* **What to do**
Look through the listing below and report the lines that have the word "ringed" in them.

■ ■ ■ ■ ■ ■ ■

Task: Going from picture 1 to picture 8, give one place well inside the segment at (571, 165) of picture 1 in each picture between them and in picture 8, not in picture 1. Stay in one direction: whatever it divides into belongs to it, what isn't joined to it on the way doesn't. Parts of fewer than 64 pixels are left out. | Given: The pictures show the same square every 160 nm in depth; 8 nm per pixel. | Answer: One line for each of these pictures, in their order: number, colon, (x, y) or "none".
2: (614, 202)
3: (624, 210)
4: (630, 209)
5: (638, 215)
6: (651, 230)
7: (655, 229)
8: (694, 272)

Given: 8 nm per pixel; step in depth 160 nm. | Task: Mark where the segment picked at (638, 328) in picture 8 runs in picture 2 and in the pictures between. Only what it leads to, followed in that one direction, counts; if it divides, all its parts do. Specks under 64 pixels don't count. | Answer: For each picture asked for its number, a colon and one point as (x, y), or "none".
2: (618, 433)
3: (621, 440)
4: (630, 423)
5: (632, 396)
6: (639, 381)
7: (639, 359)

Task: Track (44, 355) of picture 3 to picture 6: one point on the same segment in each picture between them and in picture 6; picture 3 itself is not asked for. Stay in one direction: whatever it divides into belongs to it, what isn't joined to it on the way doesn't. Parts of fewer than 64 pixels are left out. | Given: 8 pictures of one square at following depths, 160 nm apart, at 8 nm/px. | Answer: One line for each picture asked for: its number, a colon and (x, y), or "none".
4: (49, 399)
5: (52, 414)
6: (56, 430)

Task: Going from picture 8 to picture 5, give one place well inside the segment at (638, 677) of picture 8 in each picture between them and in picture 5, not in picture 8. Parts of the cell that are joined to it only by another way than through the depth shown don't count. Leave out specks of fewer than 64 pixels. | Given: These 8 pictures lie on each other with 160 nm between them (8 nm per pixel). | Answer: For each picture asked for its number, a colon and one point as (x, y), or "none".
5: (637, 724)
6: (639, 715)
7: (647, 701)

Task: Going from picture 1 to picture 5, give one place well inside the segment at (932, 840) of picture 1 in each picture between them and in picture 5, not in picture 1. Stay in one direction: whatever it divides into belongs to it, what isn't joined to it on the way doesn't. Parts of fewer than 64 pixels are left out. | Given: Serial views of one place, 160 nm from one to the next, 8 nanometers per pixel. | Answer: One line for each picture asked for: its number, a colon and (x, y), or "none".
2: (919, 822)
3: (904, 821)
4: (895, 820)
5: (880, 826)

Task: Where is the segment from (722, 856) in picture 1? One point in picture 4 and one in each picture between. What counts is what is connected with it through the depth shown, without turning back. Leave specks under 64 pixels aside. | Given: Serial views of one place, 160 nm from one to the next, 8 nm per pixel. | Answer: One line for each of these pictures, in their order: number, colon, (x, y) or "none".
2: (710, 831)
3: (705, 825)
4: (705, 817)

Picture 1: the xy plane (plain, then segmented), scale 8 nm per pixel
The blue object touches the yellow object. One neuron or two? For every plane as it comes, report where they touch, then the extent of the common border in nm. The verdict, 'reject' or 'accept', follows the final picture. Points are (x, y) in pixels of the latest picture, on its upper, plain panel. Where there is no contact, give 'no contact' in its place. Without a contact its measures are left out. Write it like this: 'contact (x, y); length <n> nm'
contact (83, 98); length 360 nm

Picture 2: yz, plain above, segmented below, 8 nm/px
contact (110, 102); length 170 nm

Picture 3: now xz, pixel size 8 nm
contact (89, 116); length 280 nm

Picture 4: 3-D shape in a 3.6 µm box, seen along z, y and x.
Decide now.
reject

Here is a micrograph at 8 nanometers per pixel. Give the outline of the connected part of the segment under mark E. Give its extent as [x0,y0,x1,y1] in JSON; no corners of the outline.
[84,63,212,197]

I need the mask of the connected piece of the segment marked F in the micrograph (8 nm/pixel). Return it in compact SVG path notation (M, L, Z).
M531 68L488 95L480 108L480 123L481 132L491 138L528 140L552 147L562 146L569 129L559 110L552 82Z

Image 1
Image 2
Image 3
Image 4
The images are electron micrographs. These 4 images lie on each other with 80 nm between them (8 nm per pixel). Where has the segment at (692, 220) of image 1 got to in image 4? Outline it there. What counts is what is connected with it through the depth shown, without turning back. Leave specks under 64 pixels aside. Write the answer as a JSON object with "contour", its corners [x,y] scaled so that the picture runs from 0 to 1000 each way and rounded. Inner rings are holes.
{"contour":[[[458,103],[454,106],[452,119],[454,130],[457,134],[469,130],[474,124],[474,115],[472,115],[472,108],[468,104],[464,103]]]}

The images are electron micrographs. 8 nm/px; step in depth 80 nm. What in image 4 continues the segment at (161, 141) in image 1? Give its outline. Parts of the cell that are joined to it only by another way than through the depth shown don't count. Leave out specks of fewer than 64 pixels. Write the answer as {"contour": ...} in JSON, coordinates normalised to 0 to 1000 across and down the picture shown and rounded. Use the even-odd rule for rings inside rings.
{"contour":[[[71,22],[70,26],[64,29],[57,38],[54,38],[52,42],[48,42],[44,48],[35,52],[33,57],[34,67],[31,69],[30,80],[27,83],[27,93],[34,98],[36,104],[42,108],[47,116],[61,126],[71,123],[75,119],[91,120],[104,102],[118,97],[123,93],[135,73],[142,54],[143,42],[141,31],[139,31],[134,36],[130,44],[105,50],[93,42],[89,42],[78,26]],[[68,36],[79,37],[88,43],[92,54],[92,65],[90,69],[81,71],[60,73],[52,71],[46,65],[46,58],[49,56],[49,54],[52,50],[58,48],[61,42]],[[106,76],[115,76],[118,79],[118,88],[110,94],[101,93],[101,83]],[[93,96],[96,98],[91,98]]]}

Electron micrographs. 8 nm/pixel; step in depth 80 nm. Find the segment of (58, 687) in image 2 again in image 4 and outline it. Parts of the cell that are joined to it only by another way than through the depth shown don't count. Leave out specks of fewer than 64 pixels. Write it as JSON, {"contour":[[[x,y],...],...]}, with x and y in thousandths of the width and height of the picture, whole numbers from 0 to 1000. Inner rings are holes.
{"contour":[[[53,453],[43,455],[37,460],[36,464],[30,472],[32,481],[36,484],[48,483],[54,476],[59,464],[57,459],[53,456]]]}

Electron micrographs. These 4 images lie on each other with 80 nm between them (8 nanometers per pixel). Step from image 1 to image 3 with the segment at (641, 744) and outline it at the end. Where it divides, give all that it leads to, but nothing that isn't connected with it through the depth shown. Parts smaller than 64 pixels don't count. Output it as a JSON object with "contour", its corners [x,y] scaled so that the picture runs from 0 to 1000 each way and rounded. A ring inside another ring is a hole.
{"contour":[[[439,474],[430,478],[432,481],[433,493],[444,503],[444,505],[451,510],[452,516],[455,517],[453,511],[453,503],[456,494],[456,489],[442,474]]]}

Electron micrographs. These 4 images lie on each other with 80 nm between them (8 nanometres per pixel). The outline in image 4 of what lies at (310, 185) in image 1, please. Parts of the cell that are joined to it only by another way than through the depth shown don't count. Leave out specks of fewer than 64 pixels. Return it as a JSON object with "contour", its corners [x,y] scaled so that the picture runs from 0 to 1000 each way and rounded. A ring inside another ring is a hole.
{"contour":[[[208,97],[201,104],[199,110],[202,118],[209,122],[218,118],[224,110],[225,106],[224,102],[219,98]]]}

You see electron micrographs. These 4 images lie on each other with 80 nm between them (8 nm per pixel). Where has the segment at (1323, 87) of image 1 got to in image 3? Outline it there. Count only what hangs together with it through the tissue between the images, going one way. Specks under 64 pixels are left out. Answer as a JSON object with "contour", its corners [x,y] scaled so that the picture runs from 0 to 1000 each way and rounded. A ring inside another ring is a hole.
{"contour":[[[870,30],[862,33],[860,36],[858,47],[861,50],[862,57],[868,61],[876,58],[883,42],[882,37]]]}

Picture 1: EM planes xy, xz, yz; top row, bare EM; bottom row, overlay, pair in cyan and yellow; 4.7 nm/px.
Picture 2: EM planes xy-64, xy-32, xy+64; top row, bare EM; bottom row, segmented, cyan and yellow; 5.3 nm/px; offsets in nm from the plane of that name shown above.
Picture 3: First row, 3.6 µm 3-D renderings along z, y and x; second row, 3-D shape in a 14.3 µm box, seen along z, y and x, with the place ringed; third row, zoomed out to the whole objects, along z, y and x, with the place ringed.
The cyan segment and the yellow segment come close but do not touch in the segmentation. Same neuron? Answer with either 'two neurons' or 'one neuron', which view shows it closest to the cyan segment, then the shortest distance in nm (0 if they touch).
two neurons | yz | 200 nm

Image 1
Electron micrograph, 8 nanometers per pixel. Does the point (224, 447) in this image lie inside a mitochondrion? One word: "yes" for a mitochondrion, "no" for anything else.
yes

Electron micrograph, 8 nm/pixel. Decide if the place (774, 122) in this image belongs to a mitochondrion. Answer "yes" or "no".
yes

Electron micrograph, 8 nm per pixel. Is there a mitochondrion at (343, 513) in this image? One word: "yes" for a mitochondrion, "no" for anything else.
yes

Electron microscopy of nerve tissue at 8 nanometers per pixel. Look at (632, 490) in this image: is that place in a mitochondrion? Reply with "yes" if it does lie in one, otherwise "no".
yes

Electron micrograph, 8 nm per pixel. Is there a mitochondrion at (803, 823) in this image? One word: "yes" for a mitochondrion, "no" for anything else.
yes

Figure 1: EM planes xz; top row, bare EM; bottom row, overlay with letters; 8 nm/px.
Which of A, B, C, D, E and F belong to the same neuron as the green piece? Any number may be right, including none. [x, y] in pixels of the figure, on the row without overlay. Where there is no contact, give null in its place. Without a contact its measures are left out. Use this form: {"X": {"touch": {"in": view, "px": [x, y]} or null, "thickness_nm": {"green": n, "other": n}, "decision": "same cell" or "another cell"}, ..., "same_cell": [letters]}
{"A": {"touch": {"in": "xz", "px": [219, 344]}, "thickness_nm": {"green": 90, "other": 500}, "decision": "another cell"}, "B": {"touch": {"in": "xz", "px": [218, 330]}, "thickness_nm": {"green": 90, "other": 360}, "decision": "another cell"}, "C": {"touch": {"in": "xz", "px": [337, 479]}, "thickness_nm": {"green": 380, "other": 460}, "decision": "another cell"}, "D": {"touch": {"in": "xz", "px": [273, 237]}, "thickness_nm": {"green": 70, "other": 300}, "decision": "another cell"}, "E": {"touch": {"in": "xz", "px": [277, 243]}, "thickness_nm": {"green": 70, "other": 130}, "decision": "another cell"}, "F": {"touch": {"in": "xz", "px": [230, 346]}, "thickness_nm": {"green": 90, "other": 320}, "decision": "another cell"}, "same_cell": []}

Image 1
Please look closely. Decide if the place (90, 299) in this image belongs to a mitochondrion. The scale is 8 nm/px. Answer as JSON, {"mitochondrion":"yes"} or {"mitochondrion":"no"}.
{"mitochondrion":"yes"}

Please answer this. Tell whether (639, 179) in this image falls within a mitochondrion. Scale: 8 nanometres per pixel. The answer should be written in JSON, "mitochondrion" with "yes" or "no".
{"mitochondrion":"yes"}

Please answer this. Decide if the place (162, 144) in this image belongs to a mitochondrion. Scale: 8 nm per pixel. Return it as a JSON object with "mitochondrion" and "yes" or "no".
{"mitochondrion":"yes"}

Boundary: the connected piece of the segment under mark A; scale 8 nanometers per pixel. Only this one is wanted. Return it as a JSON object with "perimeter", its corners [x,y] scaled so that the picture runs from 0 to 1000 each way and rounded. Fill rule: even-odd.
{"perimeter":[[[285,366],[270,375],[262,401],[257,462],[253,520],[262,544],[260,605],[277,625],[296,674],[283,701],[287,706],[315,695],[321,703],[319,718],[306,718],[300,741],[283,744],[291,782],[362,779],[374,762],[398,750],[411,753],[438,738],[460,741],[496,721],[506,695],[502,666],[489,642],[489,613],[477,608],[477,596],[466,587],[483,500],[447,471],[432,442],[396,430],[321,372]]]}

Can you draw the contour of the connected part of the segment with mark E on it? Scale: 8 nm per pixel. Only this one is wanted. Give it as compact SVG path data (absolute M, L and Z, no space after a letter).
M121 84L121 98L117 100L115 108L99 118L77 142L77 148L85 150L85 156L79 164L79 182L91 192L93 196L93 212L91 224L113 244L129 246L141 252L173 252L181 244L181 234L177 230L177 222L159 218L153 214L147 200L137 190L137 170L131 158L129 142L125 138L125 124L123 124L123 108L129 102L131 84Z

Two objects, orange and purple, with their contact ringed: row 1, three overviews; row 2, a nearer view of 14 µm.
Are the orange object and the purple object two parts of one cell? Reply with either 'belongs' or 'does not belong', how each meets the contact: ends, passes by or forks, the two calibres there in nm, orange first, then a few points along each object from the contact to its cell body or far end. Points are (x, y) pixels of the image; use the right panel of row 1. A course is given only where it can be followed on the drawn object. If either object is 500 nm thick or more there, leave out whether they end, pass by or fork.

■ ■ ■ ■ ■ ■ ■

* **Reply to the exercise**
Picture 3: First row, 3.6 µm 3-D renderings along z, y and x; second row, 3-D shape in a 14.3 µm box, seen along z, y and x, with the place ringed; third row, zoomed out to the whole objects, along z, y and x, with the place ringed.
Two objects, orange and purple, with their contact ringed: row 1, three overviews; row 2, a nearer view of 14 µm.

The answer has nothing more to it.